§ **Collection entries**
=== Begin Enclosure ===

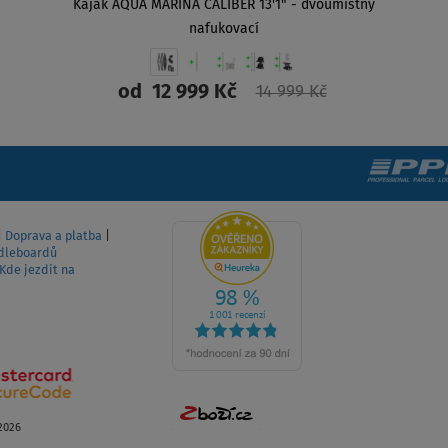
Kajak AQUA MARINA CALIBER 13'1" - dvoumístný
nafukovací
od
12 999 Kč
14 999 Kč
ZOBRAZIT
|
Doprava a platba
|
dleboardů
Kde jezdit na
2026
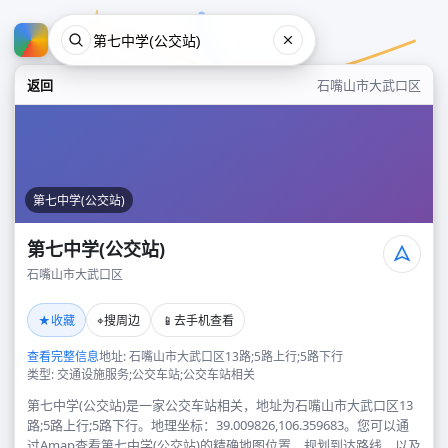
返回
石嘴山市大武口区
第七中学(公交站)
第七中学(公交站)
石嘴山市大武口区
第七中学(公交站)
★
⌖
📱
收藏
搜周边
去手机查看
石嘴山市大武口区
查看完整信息
地址: 石嘴山市大武口区13路;5路上行;5路下行
类型: 交通设施服务;公交车站;公交车站相关
第七中学(公交站)是一家公交车站相关，地址为石嘴山市大武口区13
路;5路上行;5路下行。地理坐标：39.009826,106.359683。您可以通
过Amap查看第七中学(公交站)的精确地图位置、规划到达路线，以及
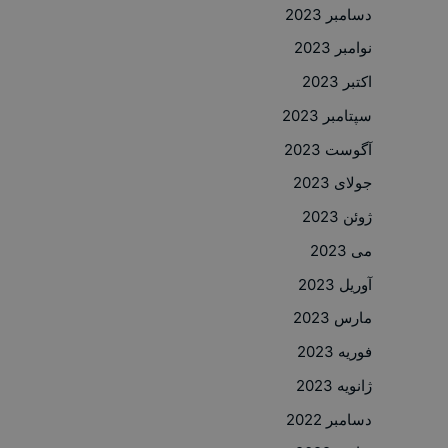
دسامبر 2023
نوامبر 2023
اکتبر 2023
سپتامبر 2023
آگوست 2023
جولای 2023
ژوئن 2023
می 2023
آوریل 2023
مارس 2023
فوریه 2023
ژانویه 2023
دسامبر 2022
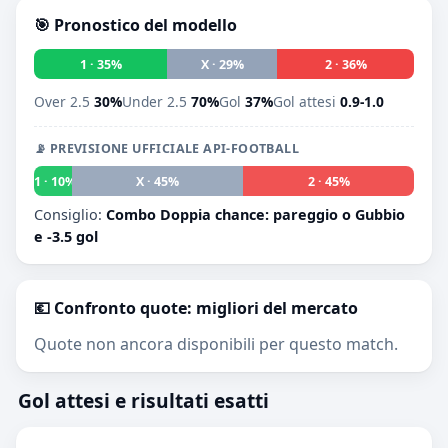
🎯 Pronostico del modello
1 · 35%
X · 29%
2 · 36%
Over 2.5
30%
Under 2.5
70%
Gol
37%
Gol attesi
0.9-1.0
📡 PREVISIONE UFFICIALE API-FOOTBALL
1 · 10%
X · 45%
2 · 45%
Consiglio:
Combo Doppia chance: pareggio o Gubbio
e -3.5 gol
💶 Confronto quote: migliori del mercato
Quote non ancora disponibili per questo match.
Gol attesi e risultati esatti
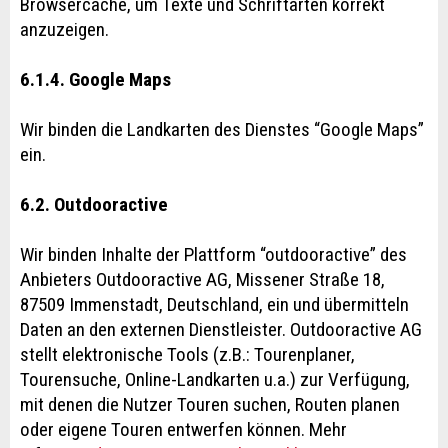
Browsercache, um Texte und Schriftarten korrekt
anzuzeigen.
6.1.4. Google Maps
Wir binden die Landkarten des Dienstes “Google Maps”
ein.
6.2. Outdooractive
Wir binden Inhalte der Plattform “outdooractive” des
Anbieters Outdooractive AG, Missener Straße 18,
87509 Immenstadt, Deutschland, ein und übermitteln
Daten an den externen Dienstleister. Outdooractive AG
stellt elektronische Tools (z.B.: Tourenplaner,
Tourensuche, Online-Landkarten u.a.) zur Verfügung,
mit denen die Nutzer Touren suchen, Routen planen
oder eigene Touren entwerfen können. Mehr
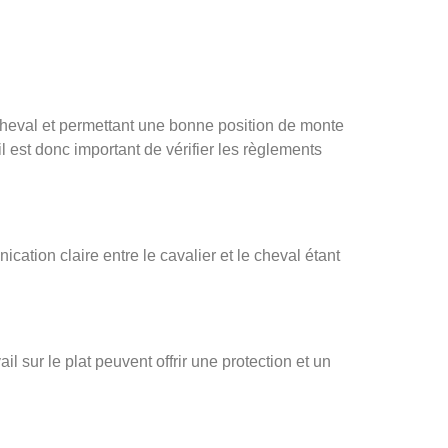
 cheval et permettant une bonne position de monte
il est donc important de vérifier les règlements
cation claire entre le cavalier et le cheval étant
l sur le plat peuvent offrir une protection et un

=== End Enclosure ===

§ **Problem details**
Please print every record exactly as written, without the pictures.

§ **Reply to the task**
Kajak AQUA MARINA CALIBER 13'1" - dvoumístný
nafukovací
od
12 999 Kč
14 999 Kč
ZOBRAZIT
|
Doprava a platba
|
dleboardů
Kde jezdit na
2026
返回
石嘴山市大武口区
第七中学(公交站)
第七中学(公交站)
石嘴山市大武口区
第七中学(公交站)
★
⌖
📱
收藏
搜周边
去手机查看
石嘴山市大武口区
查看完整信息
地址: 石嘴山市大武口区13路;5路上行;5路下行
类型: 交通设施服务;公交车站;公交车站相关
第七中学(公交站)是一家公交车站相关，地址为石嘴山市大武口区13
路;5路上行;5路下行。地理坐标：39.009826,106.359683。您可以通
过Amap查看第七中学(公交站)的精确地图位置、规划到达路线，以及
دسامبر 2023
نوامبر 2023
اکتبر 2023
سپتامبر 2023
آگوست 2023
جولای 2023
ژوئن 2023
می 2023
آوریل 2023
مارس 2023
فوریه 2023
ژانویه 2023
دسامبر 2022
🎯 Pronostico del modello
1 · 35%
X · 29%
2 · 36%
Over 2.5
30%
Under 2.5
70%
Gol
37%
Gol attesi
0.9-1.0
📡 PREVISIONE UFFICIALE API-FOOTBALL
1 · 10%
X · 45%
2 · 45%
Consiglio:
Combo Doppia chance: pareggio o Gubbio
e -3.5 gol
💶 Confronto quote: migliori del mercato
Quote non ancora disponibili per questo match.
Gol attesi e risultati esatti
Browsercache, um Texte und Schriftarten korrekt
anzuzeigen.
6.1.4. Google Maps
Wir binden die Landkarten des Dienstes “Google Maps”
ein.
6.2. Outdooractive
Wir binden Inhalte der Plattform “outdooractive” des
Anbieters Outdooractive AG, Missener Straße 18,
87509 Immenstadt, Deutschland, ein und übermitteln
Daten an den externen Dienstleister. Outdooractive AG
stellt elektronische Tools (z.B.: Tourenplaner,
Tourensuche, Online-Landkarten u.a.) zur Verfügung,
mit denen die Nutzer Touren suchen, Routen planen
oder eigene Touren entwerfen können. Mehr
 cheval et permettant une bonne position de monte
il est donc important de vérifier les règlements
cation claire entre le cavalier et le cheval étant
l sur le plat peuvent offrir une protection et un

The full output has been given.